Economy of Communion
- Formation: 1991; 35 years ago
- Founder: Chiara Lubich
- Founded at: São Paulo, Brazil
- Type: Movement
- Purpose: Encourage businesses to use their profits aid acute social problems
- Origins: The Christian Focolare Movement
- Region served: Worldwide
- Funding: Donations
- Website: www.edc-online.org

= Economy of Communion =

The Economy of Communion (EOC) is an initiative of the international Christian ecclesial and ecumenical Focolare Movement, and is an attempt to address acute social problems by creating businesses that are integral parts of their communities. The project requires member businesses to commit, after an appropriate investment in the sustainability of the business, a part of their profits to direct aid for those in need and another part toward nurturing a “culture of giving”.

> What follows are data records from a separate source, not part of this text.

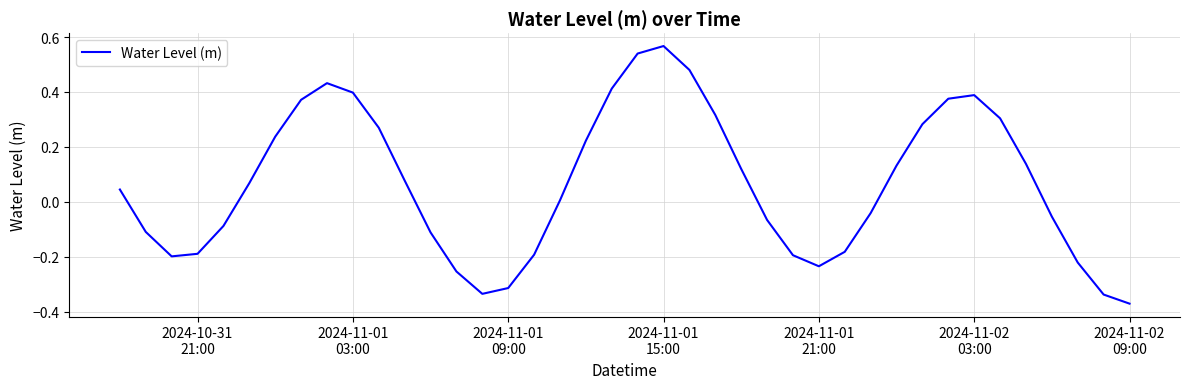

What is the sum of all values?

2.7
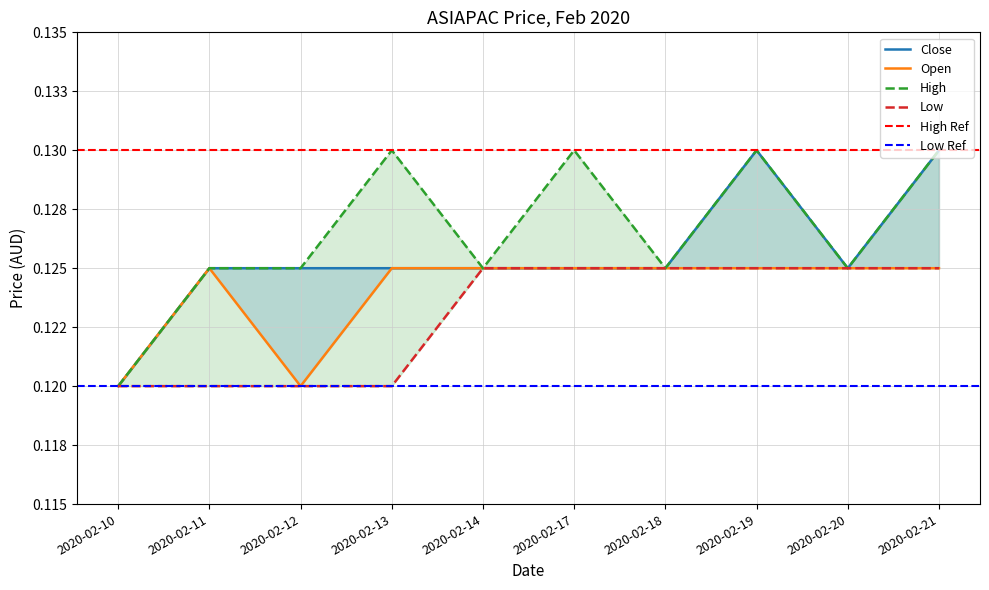

At which category does open reach its first local valley?

2020-02-12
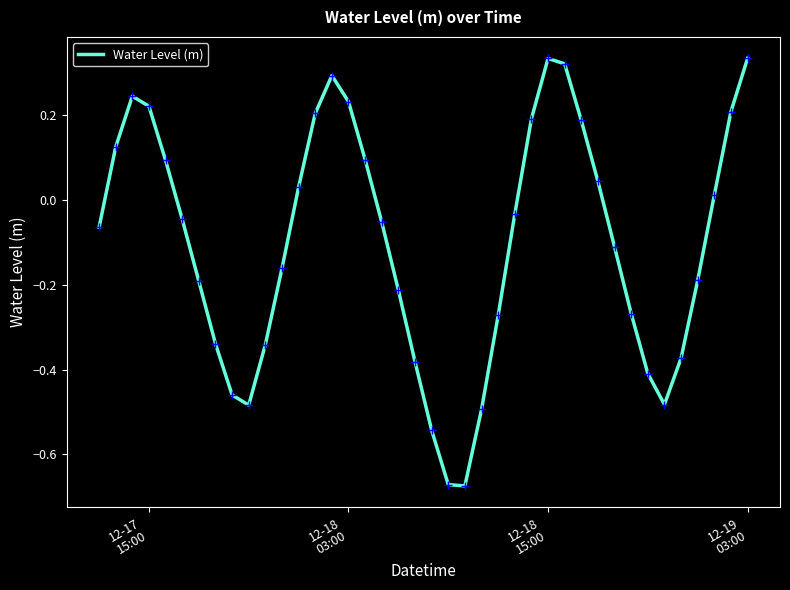

What is the difference between the maximum and minimum values?

1.0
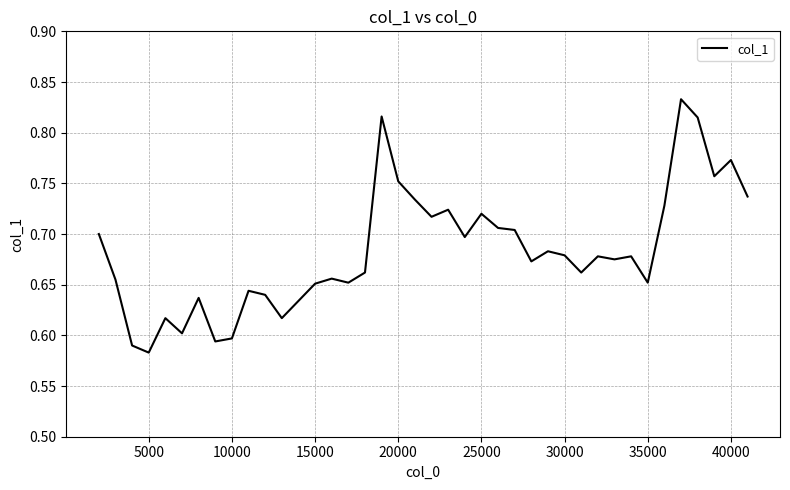

How many interior local valleys (lower than both neighbors) does the data have?

12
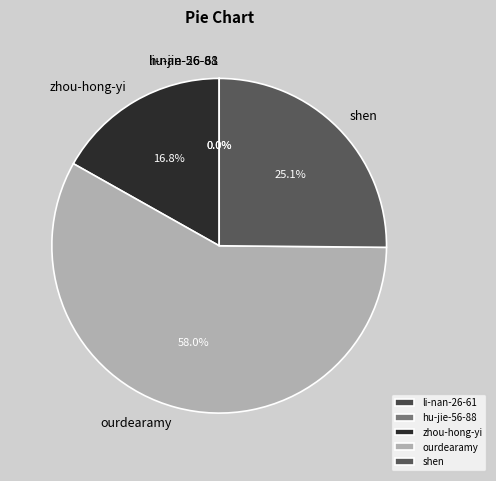

Which slice is the largest?

ourdearamy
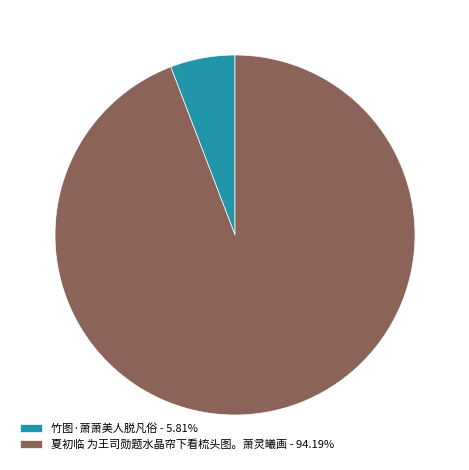

Does any single category account for the majority?

Yes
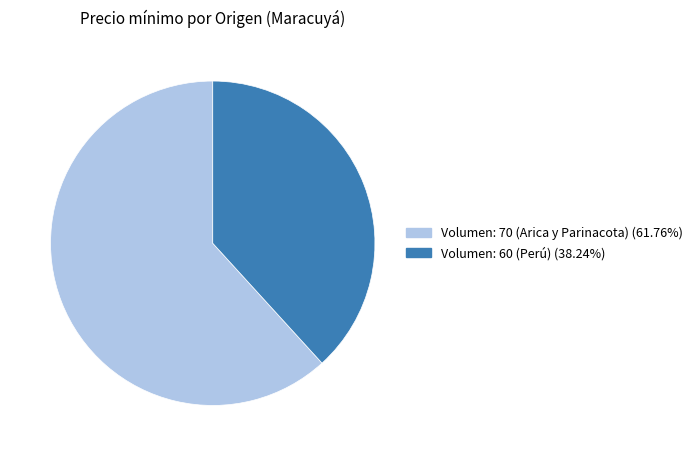

Count the number of slices in the pie.

2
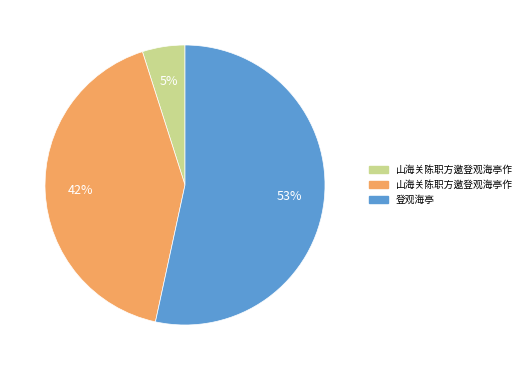

To the nearest percent, what is the difference between the largest and smallest slice percentages?

48%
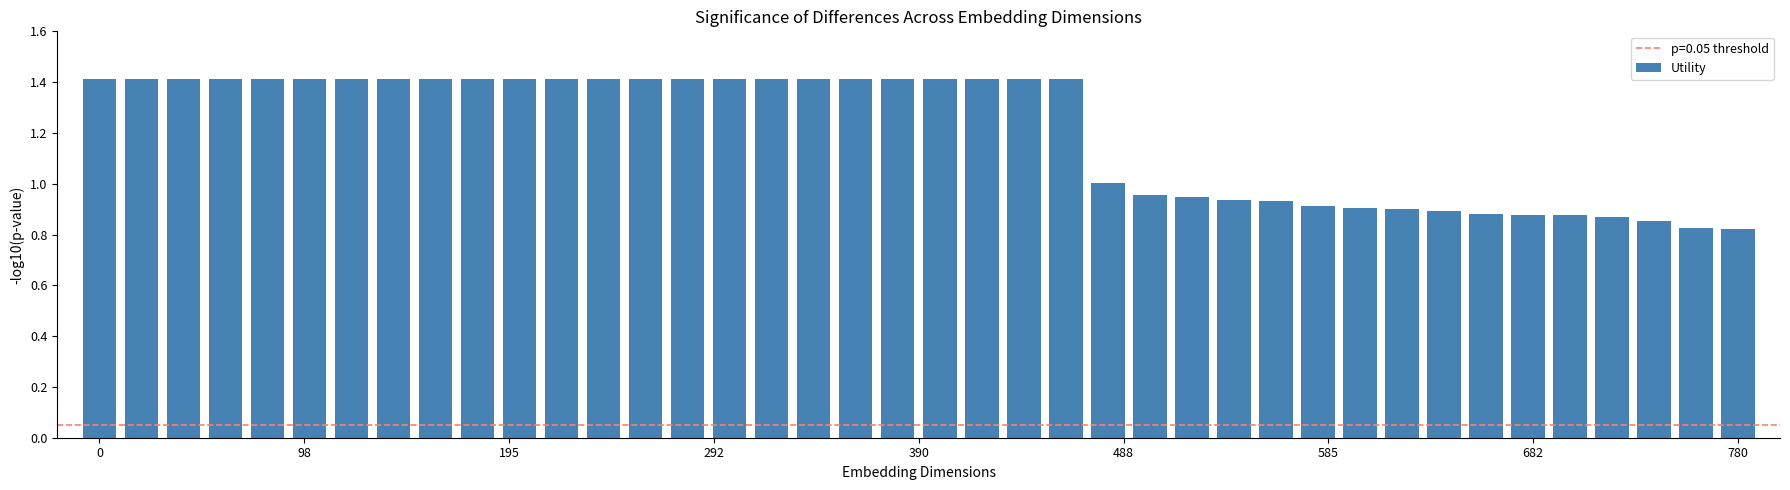

What is the maximum value shown in the chart?

1.4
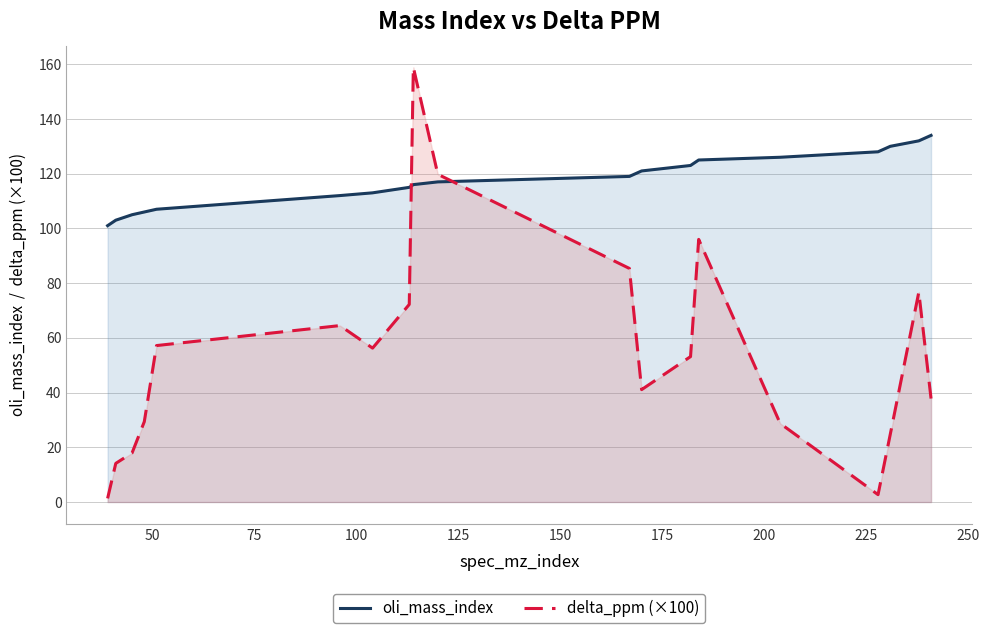

True or false: oli_mass_index has more than 1 interior local peaks.

False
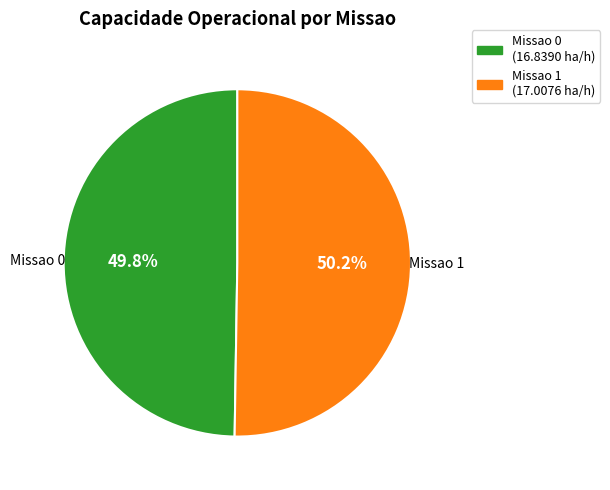

Is there any slice that represents more than half of the pie?

Yes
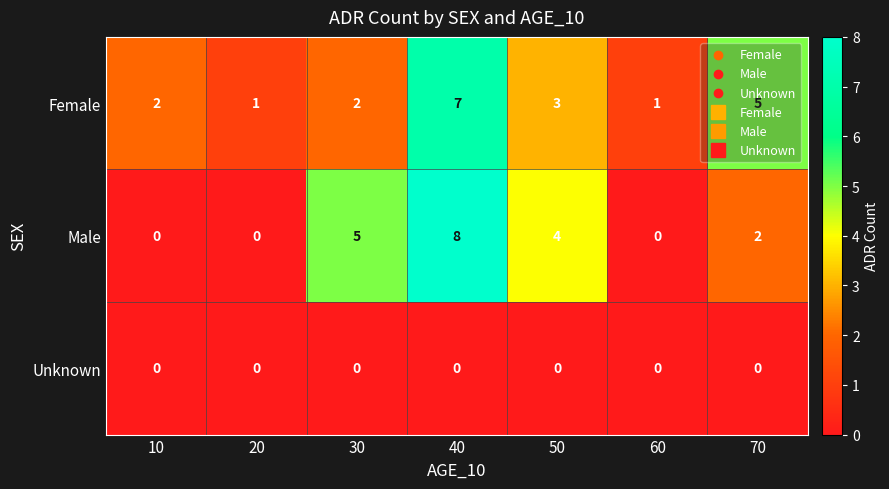

How many data points does each series have?

7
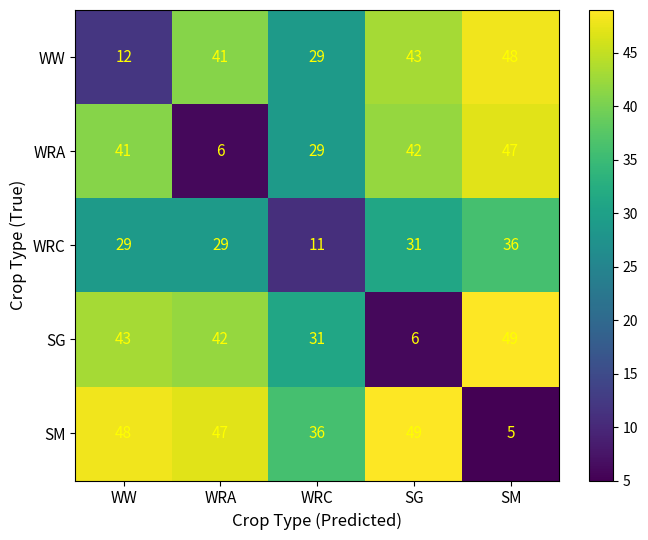

What is the average value of the WRC series?

27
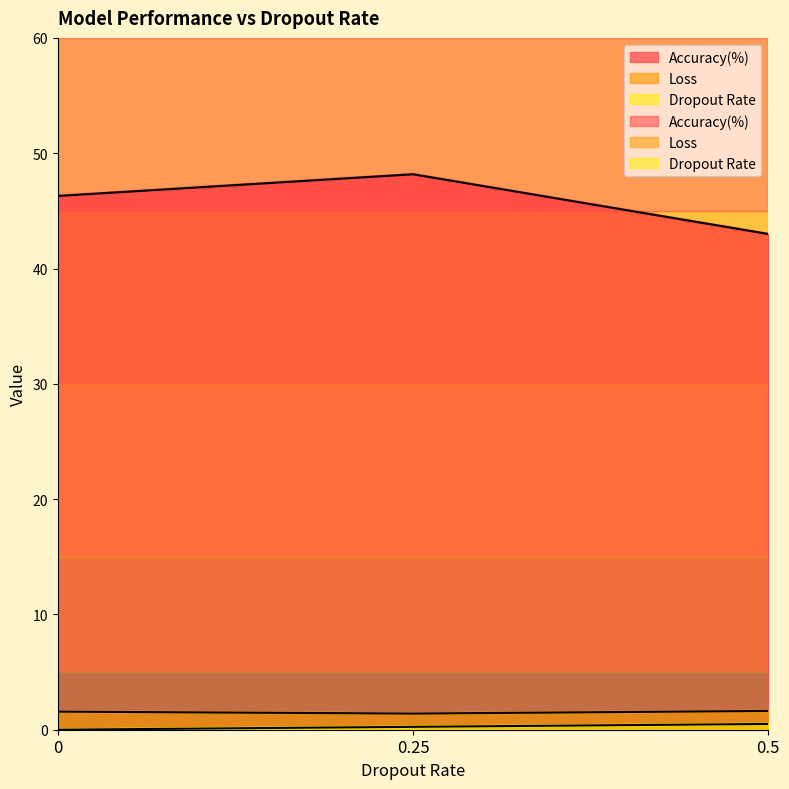

At which category is the sum across all series the highest?

0.25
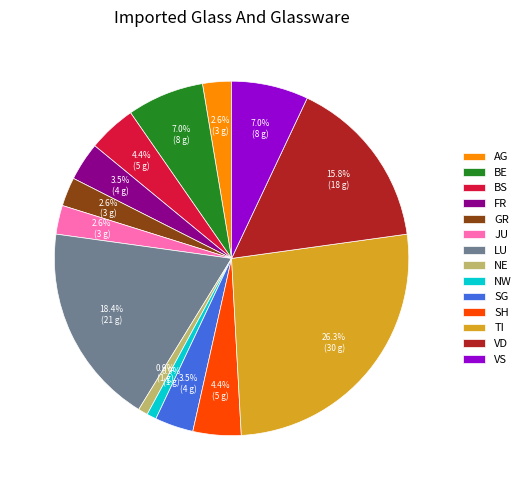

Is BE the majority of the pie?

No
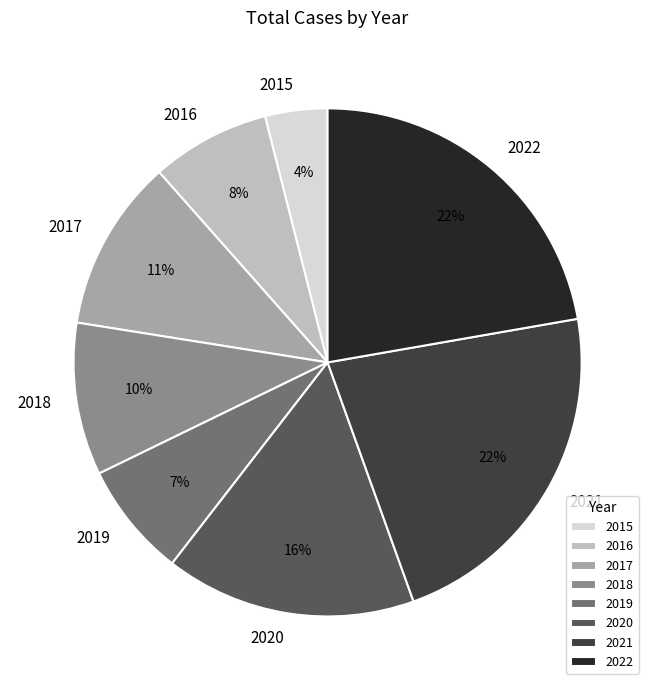

How many segments does this pie chart have?

8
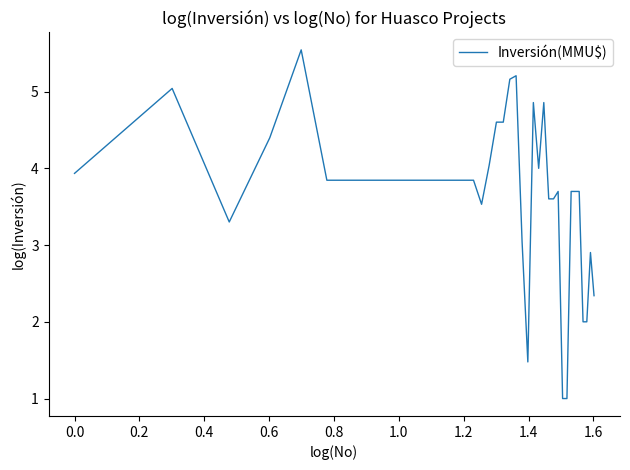

What is the smallest value displayed?

1.0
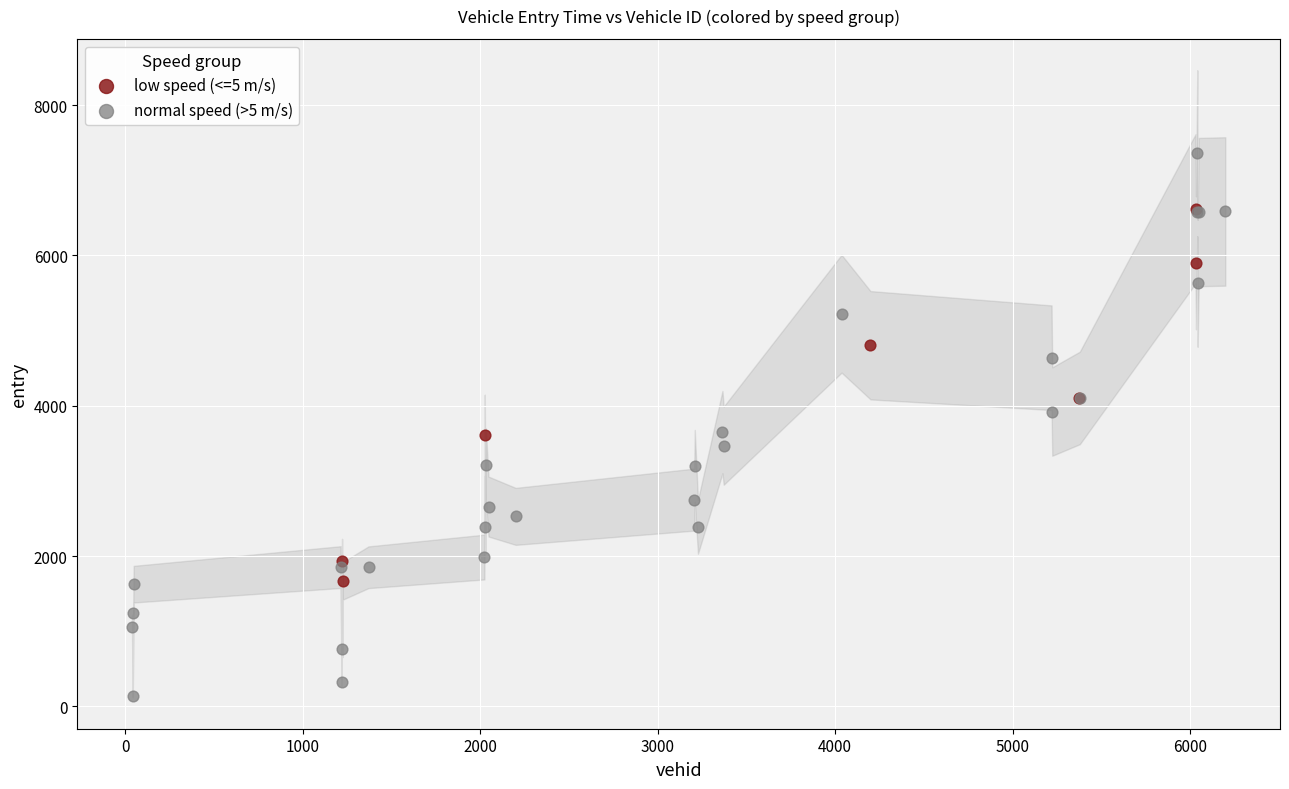

Which series reaches the minimum Y coordinate?

normal speed (>5 m/s)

The EOC presents examples of companies that are both successful global competitors as well as clear and intentional manifestations of “lived” faith in the business world. It was started by Chiara Lubich in May 1991, in São Paulo, Brazil, with the aim of building a human society where, following the example of the first Christian community in Jerusalem, "no one among them was in need".

The Economy of Communion is able to help those in need through their profits, as well as by how they treat their employees, clients, and the general public. Although the initiative started as a religious movement, in the core of the Focolare Movement, it is evolving into a humanitarian movement irrespective of religious allegiance.

== History ==
It was established in 1991. The Economy of Communion businesses began with the active participation of those in need — hundreds put their resources together, often selling chickens or other livestock to purchase "shares" for the initial capital.

Over 750 companies all over the world continue to work together to keep the Economy of Communion going to fulfill the needs of those around them.

== EOC Businesses ==
Since 1994, business centers called "productive" or "industrial" poles were established as a showcase of EoC business in a country.